That was the affirmation of Mr. Pham Chi Quang, Deputy Director in charge of the Monetary Policy Department - State Bank - at the press conference to inform about the results of banking activities in the third quarter held on the morning of September 23.
Mr. Dao Minh Tu, Deputy Governor of the State Bank, affirmed to continue to manage exchange rates in a flexible and appropriate manner to stabilize exchange rates.
Speaking to the press, Mr. Quang said that in the first 9 months of the year, the Vietnamese Dong lost about 4% of its value compared to the USD, much lower than the currencies of many other countries.
Immediately after the US Federal Reserve raised its benchmark interest rate by 0.75% on September 21, many countries simultaneously raised interest rates. Compared to the end of 2021, currencies that have depreciated sharply against the USD include the Taiwanese USD which depreciated by 13.5%, the Japanese JPY which depreciated by more than 25%, the Philippine currency which depreciated by 13.65%; the Euro which decreased by 13.49%...
"The Vietnamese currency is one of the currencies that has depreciated the least compared to other countries in the region and the world, about 4%," Mr. Quang emphasized.
Immediately after the US Federal Reserve raised interest rates, central banks in countries such as Thailand, Norway, Indonesia, etc. also raised interest rates to control inflation.
Sharing more, Deputy Governor of the State Bank Dao Minh Tu said that the exchange rate management in the context of the USD appreciating very high. A series of countries in the world increasing operating interest rates has been and is affecting Vietnam's exchange rate.
In that context, the State Bank increased the ceiling interest rate on deposits from one month to less than six months by 1%, to 5%/year from today.
"Regarding exchange rate management, the State Bank will continue to operate flexibly and appropriately to stabilize the exchange rate, ensuring reasonable and legal foreign currency supply for businesses and people in need of foreign currency," Mr. Tu affirmed.
In addition, the banking system continues to focus on supporting businesses to quickly restore the economy after the COVID-19 pandemic, thereby contributing to ensuring economic growth according to the National Assembly's target of 6.5% for the whole year.
Will the policy of increasing the ceiling on deposit interest rates cause lending interest rates to increase? The representative of the State Bank said that it will continue to operate the interest rate level stably. Regarding lending interest rates, Mr.
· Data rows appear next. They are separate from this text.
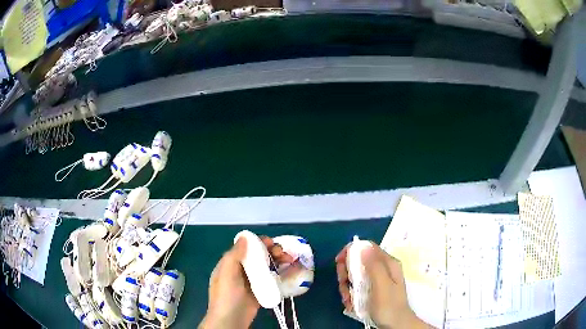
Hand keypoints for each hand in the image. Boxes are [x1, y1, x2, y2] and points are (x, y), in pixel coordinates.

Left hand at [199, 236, 293, 328]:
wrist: (232, 320)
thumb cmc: (227, 295)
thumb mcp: (227, 274)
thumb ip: (235, 255)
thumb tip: (244, 236)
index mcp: (231, 264)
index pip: (246, 248)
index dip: (258, 243)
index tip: (271, 243)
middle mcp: (241, 270)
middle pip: (258, 256)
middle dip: (271, 251)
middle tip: (283, 254)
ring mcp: (252, 281)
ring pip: (266, 266)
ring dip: (277, 261)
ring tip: (289, 261)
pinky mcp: (261, 290)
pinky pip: (270, 278)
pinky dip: (279, 273)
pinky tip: (288, 272)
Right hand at [335, 243, 430, 328]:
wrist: (395, 324)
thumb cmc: (389, 305)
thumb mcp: (382, 285)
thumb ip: (374, 266)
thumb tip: (363, 246)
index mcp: (388, 263)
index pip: (367, 248)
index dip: (351, 251)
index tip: (339, 262)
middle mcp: (382, 269)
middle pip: (359, 262)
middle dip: (347, 272)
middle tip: (343, 284)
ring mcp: (377, 280)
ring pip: (355, 275)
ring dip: (347, 286)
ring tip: (347, 299)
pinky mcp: (372, 290)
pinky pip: (357, 287)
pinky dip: (351, 294)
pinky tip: (350, 303)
Tu informed that the interest rate management must be consistent with the developments of inflation and the domestic and foreign markets.
The State Bank also continues to require credit institutions to reduce operating costs to reduce lending rates for the Government's priority sectors including small and medium enterprises and rural agriculture.
"We also call on commercial banks to cut costs to reduce lending interest rates and share difficulties with customers. This has been done very well by banks in the past two years with an interest reduction of VND25,000 billion," said Mr. Tu.
The credit limit for the whole year continued to be kept at 14%, and has now grown by over 10%.